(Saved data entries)
:::

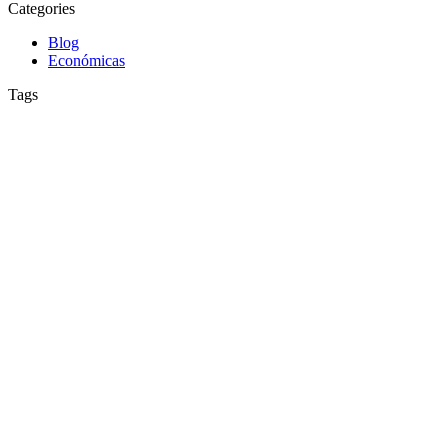
Categories
Blog
Económicas
Tags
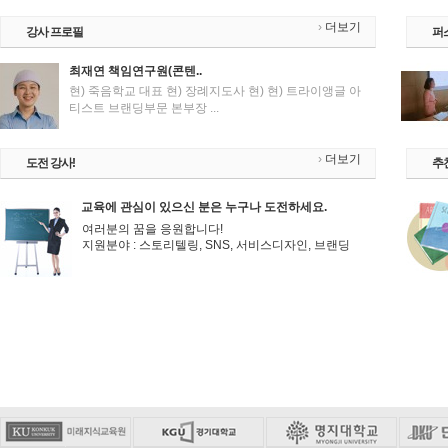
›
더보기
강사 프로필
퍼
최재연 책임연구원(콘텐..
현) 죽음학교 대표 현) 장례지도사 현) 현) 트라이앵글 아
티스트 브랜딩부문 본부장 ...
›
더보기
도전 강사!
추
교육에 관심이 있으신 분은 누구나 도전하세요.
여러분의 꿈을 응원합니다!
지원분야 : 스토리텔링, SNS, 서비스디자인, 브랜딩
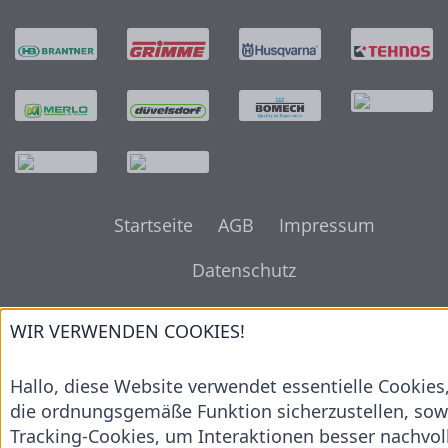
Startseite
AGB
Impressum
Datenschutz
WIR VERWENDEN COOKIES!
Hallo, diese Website verwendet essentielle Cookies
die ordnungsgemäße Funktion sicherzustellen, sow
Tracking-Cookies, um Interaktionen besser nachvol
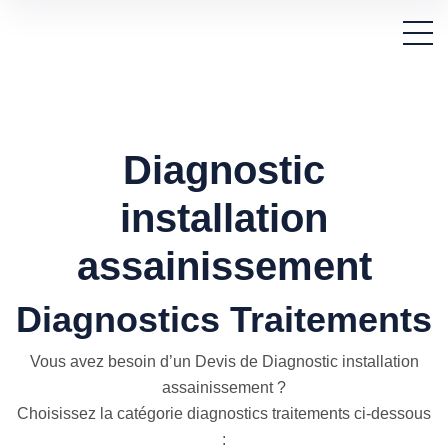
Diagnostic
installation
assainissement
Diagnostics Traitements
Vous avez besoin d’un Devis de Diagnostic installation
assainissement ?
Choisissez la catégorie diagnostics traitements ci-dessous
:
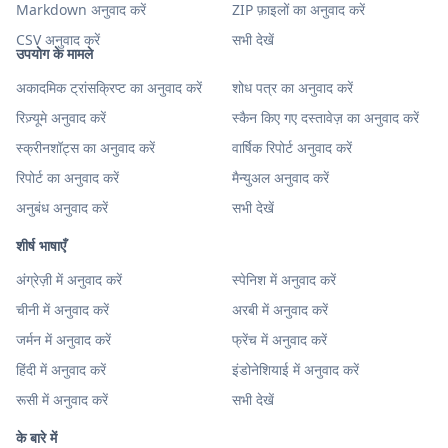
Markdown अनुवाद करें
ZIP फ़ाइलों का अनुवाद करें
CSV अनुवाद करें
सभी देखें
उपयोग के मामले
अकादमिक ट्रांसक्रिप्ट का अनुवाद करें
शोध पत्र का अनुवाद करें
रिज़्यूमे अनुवाद करें
स्कैन किए गए दस्तावेज़ का अनुवाद करें
स्क्रीनशॉट्स का अनुवाद करें
वार्षिक रिपोर्ट अनुवाद करें
रिपोर्ट का अनुवाद करें
मैन्युअल अनुवाद करें
अनुबंध अनुवाद करें
सभी देखें
शीर्ष भाषाएँ
अंग्रेज़ी में अनुवाद करें
स्पेनिश में अनुवाद करें
चीनी में अनुवाद करें
अरबी में अनुवाद करें
जर्मन में अनुवाद करें
फ्रेंच में अनुवाद करें
हिंदी में अनुवाद करें
इंडोनेशियाई में अनुवाद करें
रूसी में अनुवाद करें
सभी देखें
के बारे में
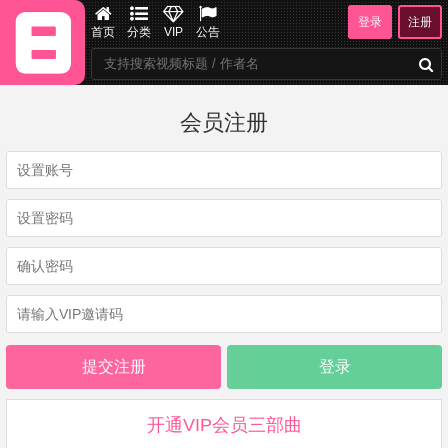
登录
注册
首页
分类
VIP
公告
会员注册
登录
开通VIP会员三部曲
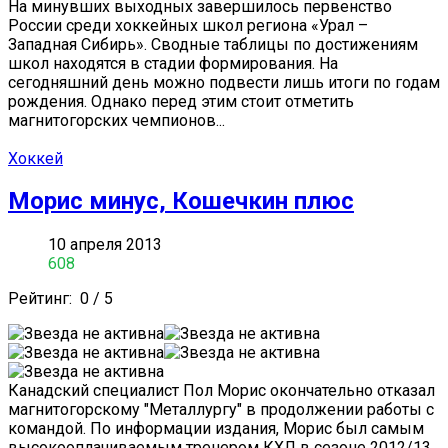
На минувших выходных завершилось первенство
России среди хоккейных школ региона «Урал –
Западная Сибирь». Сводные таблицы по достижениям
школ находятся в стадии формирования. На
сегодняшний день можно подвести лишь итоги по годам
рождения. Однако перед этим стоит отметить
магнитогорских чемпионов...
Хоккей
Морис минус, Кошечкин плюс
10 апреля 2013
608
Рейтинг:
0
/
5
Канадский специалист Пол Морис окончательно отказал
магнитогорскому "Металлургу" в продолжении работы с
командой. По информации издания, Морис был самым
высокооплачиваемым тренером КХЛ в сезоне 2012/13,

:::

## [EXERCISE]
What is needed is the count of lines in the records that include the word "Морис", with no other text.

## [RESULT FOR THIS EXERCISE]
3